A few years ago, rumors started surfacing that Lynch was trying to get a new season made. At the time, I felt that it was a useless gesture; a nostalgia trip from a guy who hadn’t made a movie since 2006’s Inland Empire. I wasn’t excited about a new series when I wanted to Lynch to make a new film.
As time went on, the series return finally saw the greenlight. Even then, I wasn’t quite on board. It wasn’t until January of this year that I finally took an interest. So many friends were buzzing about the show’s return. And I knew I would watch it too even though I was in denial. So, I watched the first two seasons (finally finishing it this time), watched the film prequel, and even read The Secret History of Twin Peaks by series co-creator Mark Frost to get a deeper understanding of some of the themes.
When the series returned in May, I was ready. Or, at least I thought I was. I had no idea what to expect at this point and nothing was made much clearer with each new episode. However, I loved what I saw. For one, I was thrilled by this new season was a departure from its earlier form taking on themes and style of a thoroughly modern Lynch. Secondly, Lynch didn’t give the audience what they wanted and instead downplayed key characters an altogether minimizing once prominent roles. And, finally, I was no closer to understanding the scope of what Twin Peaks had to offer than before. In other words, this was how you handle the stigma of nostalgia the right way.
Angelo Badalamenti did such an amazing job scoring the new series. It was subtle early in the return, but gained steam as we neared the finish. Old scores and themes associated with certain characters and ideas were withheld appropriately. I remember when rewatching the original series, the music was everywhere and often themes during in episode. That wasn’t the case in this new series. As mentioned before, Badalamenti’s music as a character changed over the years making way for new ways to express itself as a narrative device.

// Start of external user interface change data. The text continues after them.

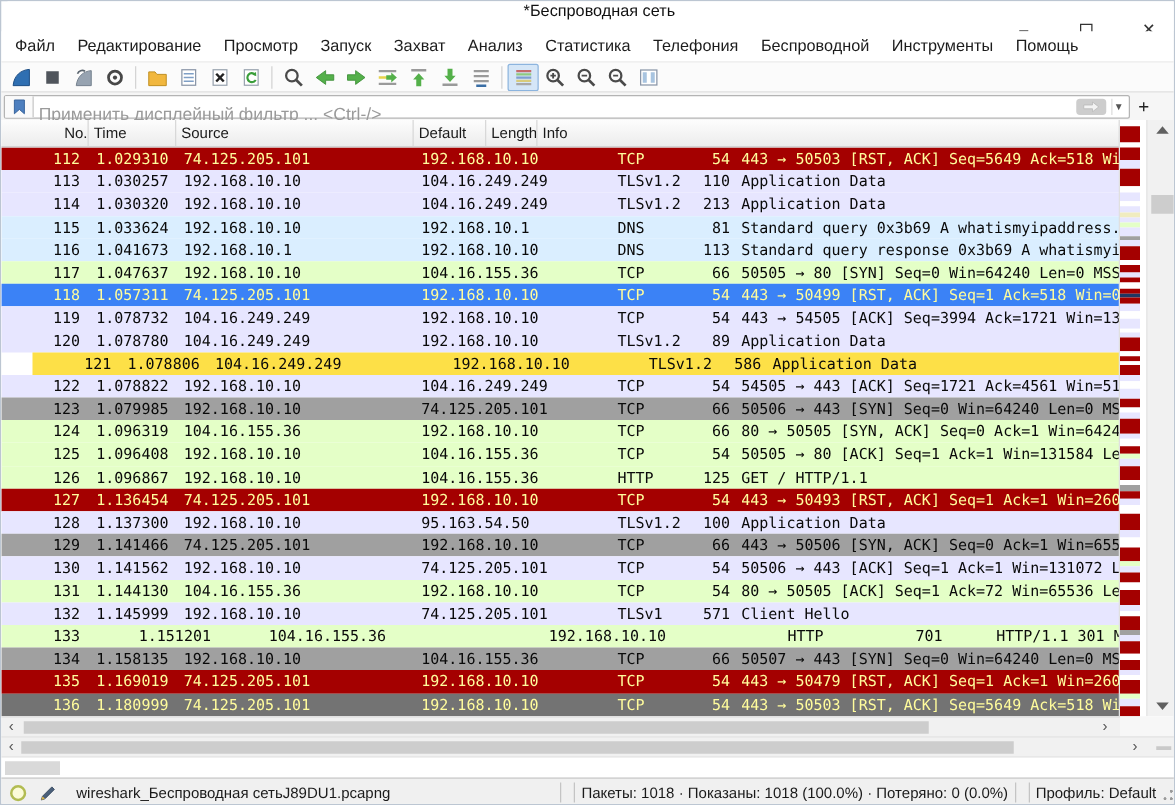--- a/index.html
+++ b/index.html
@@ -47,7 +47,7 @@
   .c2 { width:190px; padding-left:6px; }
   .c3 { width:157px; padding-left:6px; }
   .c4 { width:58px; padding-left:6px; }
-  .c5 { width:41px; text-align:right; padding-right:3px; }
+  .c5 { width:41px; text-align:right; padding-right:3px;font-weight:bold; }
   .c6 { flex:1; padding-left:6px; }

The new series had a lot of throwbacks to the 1992 film. Whole scenes in Twin Peaks: Fire Walk with Me had their meaning changed when viewing this new series; throwing nostalgia out the window and that our old ideas or ways of thinking are not as precious as we thought.
Since many scenes and characters from the film were referenced or connected to the new series, I decided to revisit the film’s soundtrack. The score for the original series is stellar on its own and contains many of the iconic scores we know and love. However, I feel Twin Peaks: Fire Walk with Me is Angelo Badalamenti’s strongest contribution to the music of this world.
“The Pink Room” is a heavy, dark bluesy track from the film soundtrack. The title of the track references a room at the infamous Roadhouse. There, Laura Palmer meets her drug connections and has sex with strange friend. She is joined with her friend Ronette Pulaski. This scene is important because it serves as a key connection between Laura Palmer’s descent and the events following her death. The scene itself is also unnerving as we see Palmer gyrate and grind with the men who would be involved with her rape and murder. Light flash and drugs are plenty as the score enhances the seedy and depraved mood of the scene in an already dark film.
The finale of the return of Twin Peaks left a lot of questions unanswered and opened the doors for further exploration of the increasingly obscured world of Lynch’s vision. I don’t know if another season will be made. Part of me doubts it and a bigger part of me actually doesn’t want it. I don’t want answers. I was left with questions at the end of season two and with even more questions at the end of this latest season. For me, it has become clear that the world of Twin Peaks is not something we are meant to understand. Instead, all we can do is sit back and observe and let the characters, story, and especially the music take us on a journey.